REGINA — International photojournalist Daniella Zalcman has partnered with The New Yorker magazine to show her project on Canada's residential school survivors.
Zalcman, who is based in London and New York, says she never heard anything about residential schools until she came to Canada researching a project on HIV rates in colonized countries.
Zalcman was in Saskatchewan between July 31 and Aug. 13, meeting 45 First Nations people.
She says every person she interviewed who was HIV-positive was either a residential school survivor or a child of one or more survivors.
"So that to me became the bigger story that I wanted to focus on," Zalcman said.
Canada's Truth and Reconciliation Commission report estimated that about 150,000 aboriginal children were taken from their homes and placed in residential schools. It said 6,000 boys and girls, about one in 25, died in residential schools and scores of others endured horrific physical and sexual abuse.
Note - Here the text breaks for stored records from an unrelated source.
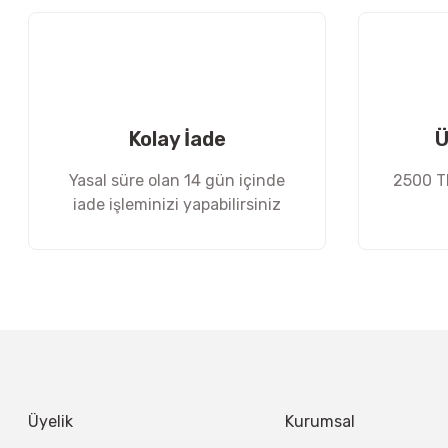
Ürün açıklamasında eksik bilgiler bulunuyor.
Ürün bilgilerinde hatalar bulunuyor.
Ürün fiyatı diğer sitelerden daha pahalı.
Bu ürüne benzer farklı alternatifler olmalı.
Kolay İade
Ü
Yasal süre olan 14 gün içinde
2500 TL
iade işleminizi yapabilirsiniz
Üyelik
Kurumsal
The report, based on interviews with thousands of survivors, detailed the plight of youngsters forcibly separated from their families to endure loneliness, cruelty and physical and mental abuse tantamount to "cultural genocide."
Zalcman's goal is to heighten people's understanding and awareness of residential schools and its aftermath.
"I work on a lot of very dark, heavy stories and this is by far the darkest," she said. "I would say that 80 per cent of them were in some way sexually abused. And many of them were telling me stories that they had never shared with anyone before."
She noted that survivors often cope with what happened through alcohol and substance abuse. The destruction of a cultural identity and self-esteem led to high-risk behaviour in high percentages, she said, including injection drug use and unsafe sex practices, which directly relate to HIV rates.
Her work was sponsored by a grant by the Pulitzer Centre for Crisis Reporting.